Starting at the first line of the data, print each line verbatim up to and including the line bearing "a penal law_**", omitting pictures.

(Collected data)
- Opening Delimiter -
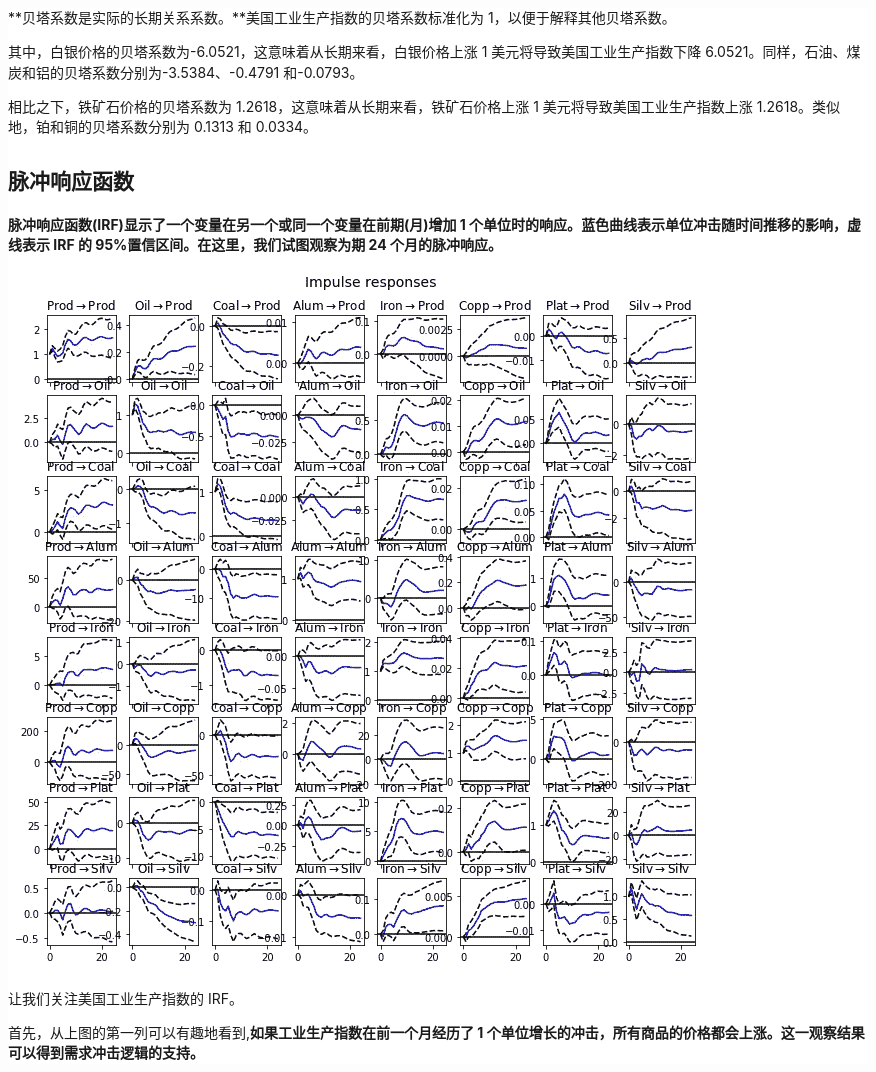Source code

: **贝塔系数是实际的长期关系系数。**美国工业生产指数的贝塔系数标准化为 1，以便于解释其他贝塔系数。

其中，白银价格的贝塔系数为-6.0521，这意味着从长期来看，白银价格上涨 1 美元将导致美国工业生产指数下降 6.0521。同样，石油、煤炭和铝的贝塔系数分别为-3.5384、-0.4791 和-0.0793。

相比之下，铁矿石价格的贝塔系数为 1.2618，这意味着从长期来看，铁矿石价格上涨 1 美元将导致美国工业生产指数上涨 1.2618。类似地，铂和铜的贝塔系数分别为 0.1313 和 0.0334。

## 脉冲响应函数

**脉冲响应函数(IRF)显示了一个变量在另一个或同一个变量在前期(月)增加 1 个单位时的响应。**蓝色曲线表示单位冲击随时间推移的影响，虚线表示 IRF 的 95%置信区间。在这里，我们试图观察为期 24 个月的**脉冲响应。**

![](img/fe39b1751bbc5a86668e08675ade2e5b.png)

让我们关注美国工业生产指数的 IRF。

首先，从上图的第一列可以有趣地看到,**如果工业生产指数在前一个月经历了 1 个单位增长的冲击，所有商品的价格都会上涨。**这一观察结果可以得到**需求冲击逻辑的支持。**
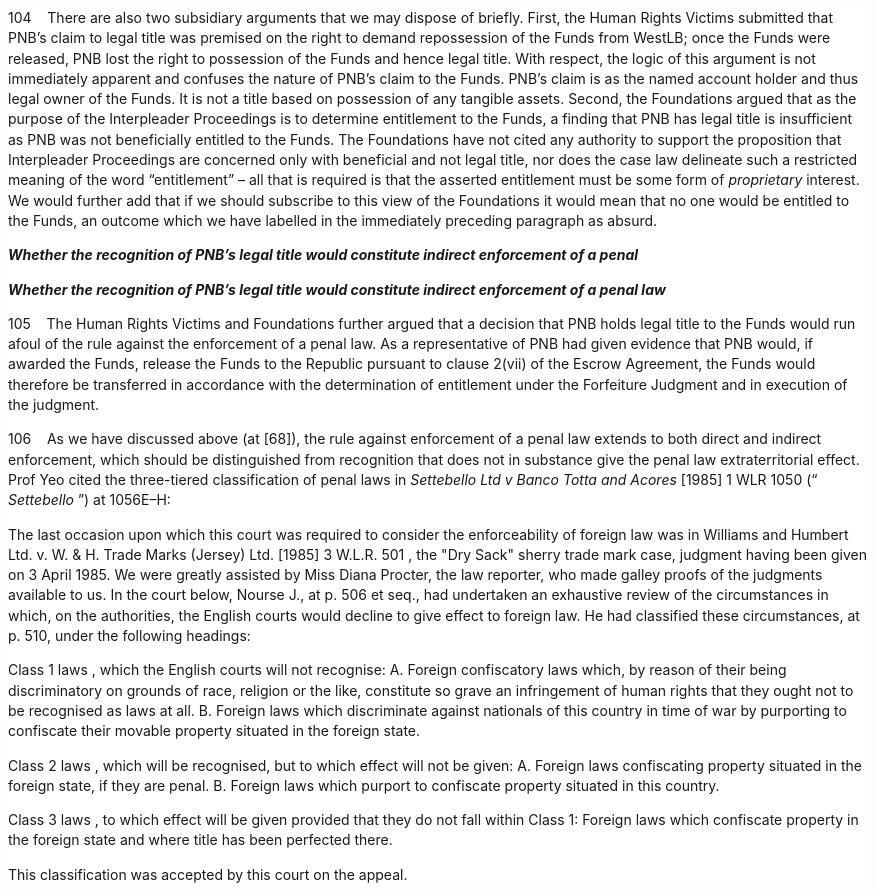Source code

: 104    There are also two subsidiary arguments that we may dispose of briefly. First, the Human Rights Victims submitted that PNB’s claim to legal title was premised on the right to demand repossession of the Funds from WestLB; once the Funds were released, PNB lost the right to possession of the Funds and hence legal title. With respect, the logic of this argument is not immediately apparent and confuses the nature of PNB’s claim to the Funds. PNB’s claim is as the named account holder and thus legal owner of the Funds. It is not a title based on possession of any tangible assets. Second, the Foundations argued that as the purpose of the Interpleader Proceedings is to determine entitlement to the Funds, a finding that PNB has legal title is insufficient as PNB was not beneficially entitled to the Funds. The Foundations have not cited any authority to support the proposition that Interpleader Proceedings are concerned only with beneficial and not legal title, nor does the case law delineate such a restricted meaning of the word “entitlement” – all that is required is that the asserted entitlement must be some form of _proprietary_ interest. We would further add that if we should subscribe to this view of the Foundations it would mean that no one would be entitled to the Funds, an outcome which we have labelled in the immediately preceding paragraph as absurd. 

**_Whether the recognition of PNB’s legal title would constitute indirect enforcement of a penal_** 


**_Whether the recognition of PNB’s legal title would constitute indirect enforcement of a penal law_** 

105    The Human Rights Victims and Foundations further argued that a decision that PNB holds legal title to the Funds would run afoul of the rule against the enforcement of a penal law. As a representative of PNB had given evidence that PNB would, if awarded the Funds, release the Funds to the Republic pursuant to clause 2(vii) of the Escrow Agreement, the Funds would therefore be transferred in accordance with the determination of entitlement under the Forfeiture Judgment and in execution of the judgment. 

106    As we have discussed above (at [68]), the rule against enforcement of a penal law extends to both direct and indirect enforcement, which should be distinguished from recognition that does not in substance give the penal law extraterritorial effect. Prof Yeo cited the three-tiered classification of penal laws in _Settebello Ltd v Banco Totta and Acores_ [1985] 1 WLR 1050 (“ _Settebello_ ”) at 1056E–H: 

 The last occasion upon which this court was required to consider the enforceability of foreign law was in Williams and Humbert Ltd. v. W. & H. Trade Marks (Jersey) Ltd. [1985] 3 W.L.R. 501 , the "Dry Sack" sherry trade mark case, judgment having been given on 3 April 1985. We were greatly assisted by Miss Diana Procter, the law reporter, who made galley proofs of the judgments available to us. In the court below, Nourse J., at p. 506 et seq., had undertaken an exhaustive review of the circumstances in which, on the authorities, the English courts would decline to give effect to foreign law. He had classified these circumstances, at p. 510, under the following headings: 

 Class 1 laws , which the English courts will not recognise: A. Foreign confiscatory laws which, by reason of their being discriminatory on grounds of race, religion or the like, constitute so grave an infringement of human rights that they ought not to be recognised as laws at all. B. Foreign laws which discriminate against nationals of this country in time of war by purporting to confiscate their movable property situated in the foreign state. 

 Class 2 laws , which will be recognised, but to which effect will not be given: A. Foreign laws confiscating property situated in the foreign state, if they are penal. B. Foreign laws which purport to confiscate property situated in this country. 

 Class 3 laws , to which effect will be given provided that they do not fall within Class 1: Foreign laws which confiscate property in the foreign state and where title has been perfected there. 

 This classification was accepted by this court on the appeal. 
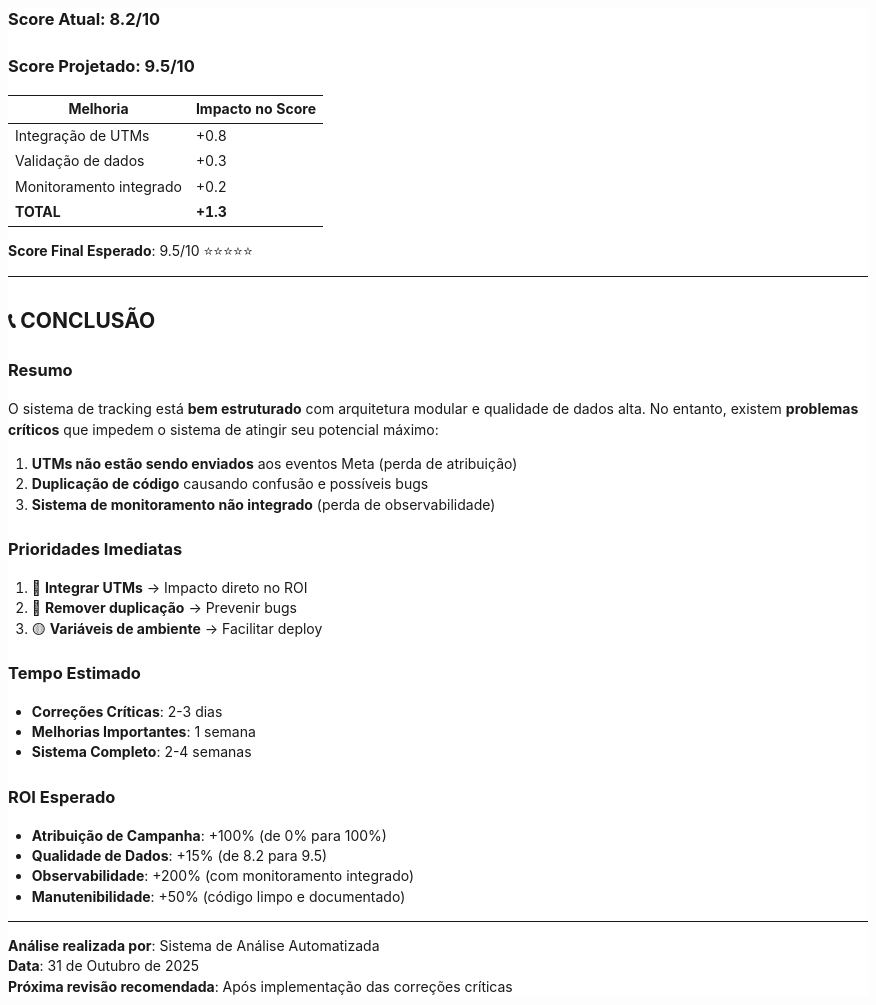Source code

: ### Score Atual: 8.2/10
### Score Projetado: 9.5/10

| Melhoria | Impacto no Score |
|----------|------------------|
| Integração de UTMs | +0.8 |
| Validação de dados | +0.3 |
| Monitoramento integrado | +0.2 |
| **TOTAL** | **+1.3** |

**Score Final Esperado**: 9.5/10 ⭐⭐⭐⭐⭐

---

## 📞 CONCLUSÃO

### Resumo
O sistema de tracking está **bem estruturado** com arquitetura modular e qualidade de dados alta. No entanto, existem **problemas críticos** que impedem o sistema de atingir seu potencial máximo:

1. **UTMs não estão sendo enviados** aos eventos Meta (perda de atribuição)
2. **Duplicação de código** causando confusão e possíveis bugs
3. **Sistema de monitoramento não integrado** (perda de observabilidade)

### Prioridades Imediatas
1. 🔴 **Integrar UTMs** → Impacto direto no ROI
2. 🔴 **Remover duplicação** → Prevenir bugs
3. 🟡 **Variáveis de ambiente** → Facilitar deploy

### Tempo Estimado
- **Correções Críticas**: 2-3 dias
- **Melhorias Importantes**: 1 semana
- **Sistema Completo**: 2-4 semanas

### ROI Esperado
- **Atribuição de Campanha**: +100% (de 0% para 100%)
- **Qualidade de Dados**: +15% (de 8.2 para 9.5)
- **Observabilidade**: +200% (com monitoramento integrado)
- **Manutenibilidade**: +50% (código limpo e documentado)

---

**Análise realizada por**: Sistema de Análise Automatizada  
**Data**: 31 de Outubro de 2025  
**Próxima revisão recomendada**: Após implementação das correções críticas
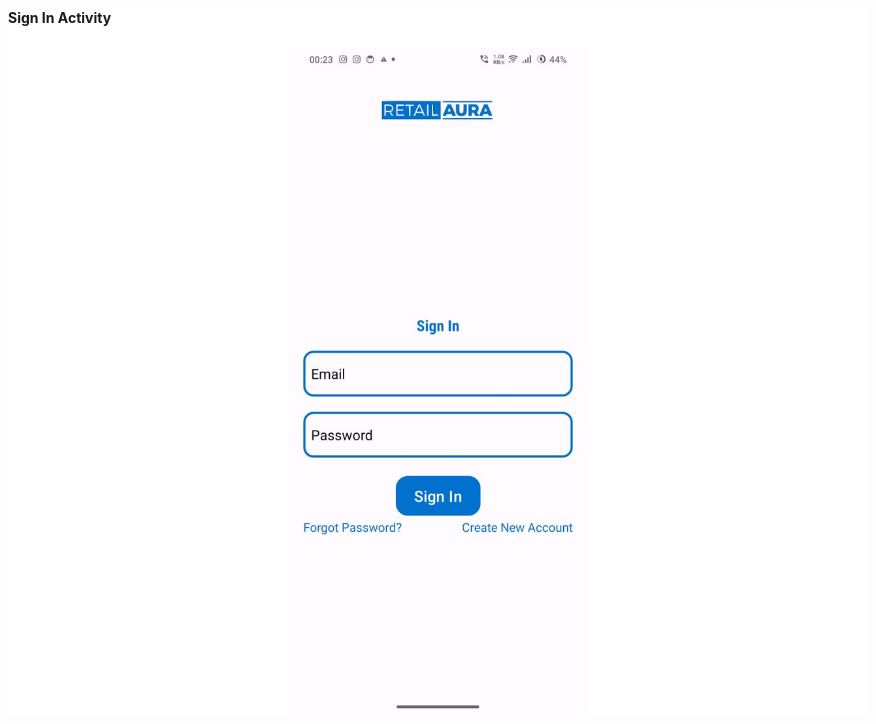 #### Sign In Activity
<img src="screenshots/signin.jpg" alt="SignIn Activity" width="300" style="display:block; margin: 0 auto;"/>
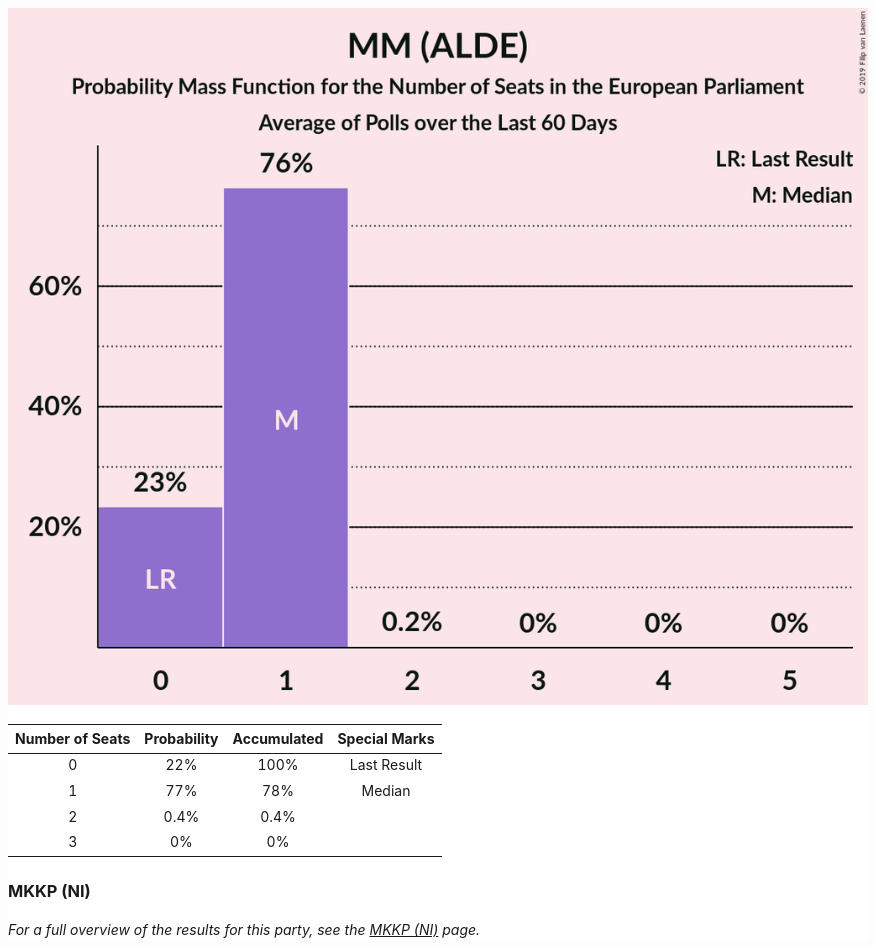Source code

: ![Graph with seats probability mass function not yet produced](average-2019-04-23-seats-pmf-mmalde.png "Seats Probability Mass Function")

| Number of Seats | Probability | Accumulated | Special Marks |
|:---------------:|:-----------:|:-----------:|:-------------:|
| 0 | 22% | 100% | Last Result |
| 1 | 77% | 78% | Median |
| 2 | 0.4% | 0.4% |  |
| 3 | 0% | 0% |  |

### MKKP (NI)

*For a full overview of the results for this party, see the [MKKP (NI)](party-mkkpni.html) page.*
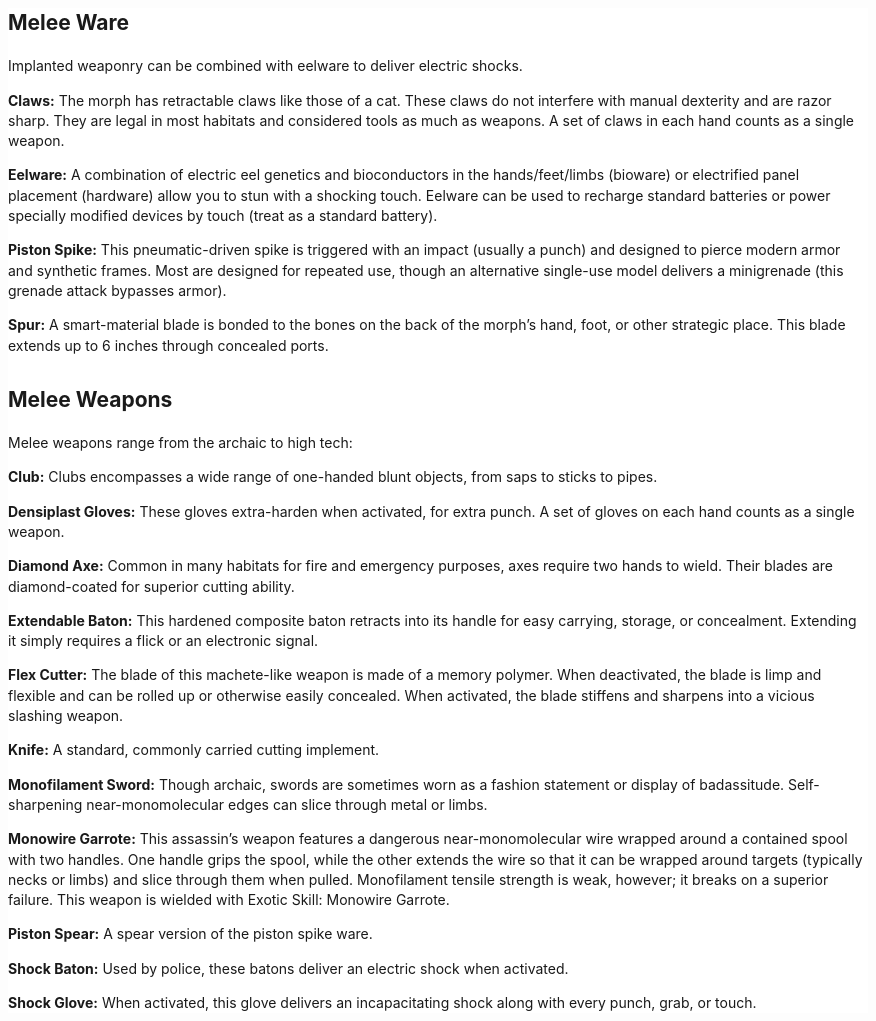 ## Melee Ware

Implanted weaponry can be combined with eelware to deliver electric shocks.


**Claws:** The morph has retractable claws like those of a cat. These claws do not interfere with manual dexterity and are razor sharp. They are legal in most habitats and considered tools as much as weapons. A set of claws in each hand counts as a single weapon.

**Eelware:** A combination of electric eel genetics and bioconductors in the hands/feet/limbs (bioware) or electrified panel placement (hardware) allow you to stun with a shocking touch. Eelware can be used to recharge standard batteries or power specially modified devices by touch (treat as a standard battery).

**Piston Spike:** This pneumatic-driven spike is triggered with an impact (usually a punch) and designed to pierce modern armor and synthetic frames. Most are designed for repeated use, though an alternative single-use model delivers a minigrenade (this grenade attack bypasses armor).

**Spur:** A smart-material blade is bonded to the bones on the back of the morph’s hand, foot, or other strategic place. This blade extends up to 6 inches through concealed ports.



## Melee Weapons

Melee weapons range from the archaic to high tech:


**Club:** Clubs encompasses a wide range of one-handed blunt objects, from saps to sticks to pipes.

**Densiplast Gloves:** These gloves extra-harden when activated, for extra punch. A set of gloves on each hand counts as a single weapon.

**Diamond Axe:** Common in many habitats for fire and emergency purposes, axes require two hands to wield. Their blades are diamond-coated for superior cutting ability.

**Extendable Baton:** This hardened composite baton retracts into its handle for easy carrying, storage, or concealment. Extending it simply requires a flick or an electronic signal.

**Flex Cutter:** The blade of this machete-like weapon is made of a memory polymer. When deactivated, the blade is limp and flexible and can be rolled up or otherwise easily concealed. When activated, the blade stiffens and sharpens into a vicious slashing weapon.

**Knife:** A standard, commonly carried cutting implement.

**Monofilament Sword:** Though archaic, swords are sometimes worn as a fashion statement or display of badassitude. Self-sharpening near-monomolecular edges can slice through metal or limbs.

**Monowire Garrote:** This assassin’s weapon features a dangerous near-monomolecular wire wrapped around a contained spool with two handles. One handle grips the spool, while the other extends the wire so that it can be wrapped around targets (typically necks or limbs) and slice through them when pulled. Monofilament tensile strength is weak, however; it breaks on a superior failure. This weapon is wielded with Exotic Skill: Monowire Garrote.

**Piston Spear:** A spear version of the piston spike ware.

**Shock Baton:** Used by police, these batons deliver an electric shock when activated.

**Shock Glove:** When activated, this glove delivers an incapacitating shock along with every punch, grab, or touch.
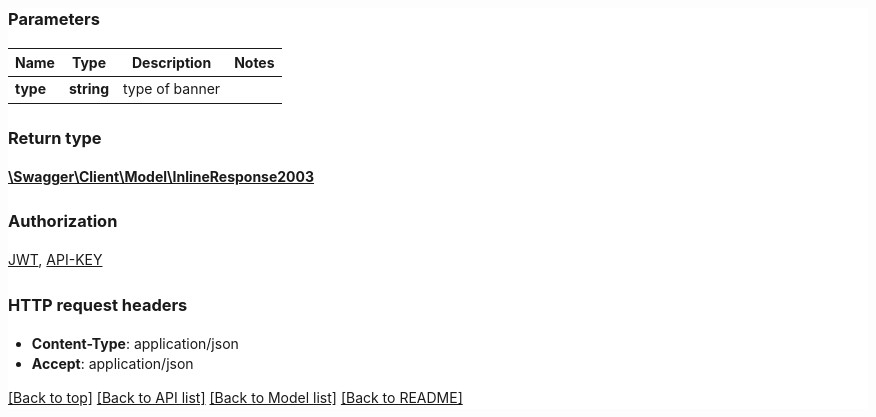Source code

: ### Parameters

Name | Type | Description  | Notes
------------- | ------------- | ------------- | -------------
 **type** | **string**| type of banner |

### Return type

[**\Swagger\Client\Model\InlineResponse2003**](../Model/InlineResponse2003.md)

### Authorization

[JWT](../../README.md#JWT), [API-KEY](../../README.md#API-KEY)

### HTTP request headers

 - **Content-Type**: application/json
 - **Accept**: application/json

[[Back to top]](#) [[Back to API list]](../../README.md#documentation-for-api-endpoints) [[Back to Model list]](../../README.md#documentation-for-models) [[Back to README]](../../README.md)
- Closing Delimiter -
**Response area:**
Source code

: **贝塔系数是实际的长期关系系数。**美国工业生产指数的贝塔系数标准化为 1，以便于解释其他贝塔系数。

其中，白银价格的贝塔系数为-6.0521，这意味着从长期来看，白银价格上涨 1 美元将导致美国工业生产指数下降 6.0521。同样，石油、煤炭和铝的贝塔系数分别为-3.5384、-0.4791 和-0.0793。

相比之下，铁矿石价格的贝塔系数为 1.2618，这意味着从长期来看，铁矿石价格上涨 1 美元将导致美国工业生产指数上涨 1.2618。类似地，铂和铜的贝塔系数分别为 0.1313 和 0.0334。

## 脉冲响应函数

**脉冲响应函数(IRF)显示了一个变量在另一个或同一个变量在前期(月)增加 1 个单位时的响应。**蓝色曲线表示单位冲击随时间推移的影响，虚线表示 IRF 的 95%置信区间。在这里，我们试图观察为期 24 个月的**脉冲响应。**

![](img/fe39b1751bbc5a86668e08675ade2e5b.png)

让我们关注美国工业生产指数的 IRF。

首先，从上图的第一列可以有趣地看到,**如果工业生产指数在前一个月经历了 1 个单位增长的冲击，所有商品的价格都会上涨。**这一观察结果可以得到**需求冲击逻辑的支持。**
Source code

: 104    There are also two subsidiary arguments that we may dispose of briefly. First, the Human Rights Victims submitted that PNB’s claim to legal title was premised on the right to demand repossession of the Funds from WestLB; once the Funds were released, PNB lost the right to possession of the Funds and hence legal title. With respect, the logic of this argument is not immediately apparent and confuses the nature of PNB’s claim to the Funds. PNB’s claim is as the named account holder and thus legal owner of the Funds. It is not a title based on possession of any tangible assets. Second, the Foundations argued that as the purpose of the Interpleader Proceedings is to determine entitlement to the Funds, a finding that PNB has legal title is insufficient as PNB was not beneficially entitled to the Funds. The Foundations have not cited any authority to support the proposition that Interpleader Proceedings are concerned only with beneficial and not legal title, nor does the case law delineate such a restricted meaning of the word “entitlement” – all that is required is that the asserted entitlement must be some form of _proprietary_ interest. We would further add that if we should subscribe to this view of the Foundations it would mean that no one would be entitled to the Funds, an outcome which we have labelled in the immediately preceding paragraph as absurd. 

**_Whether the recognition of PNB’s legal title would constitute indirect enforcement of a penal_** 


**_Whether the recognition of PNB’s legal title would constitute indirect enforcement of a penal law_** 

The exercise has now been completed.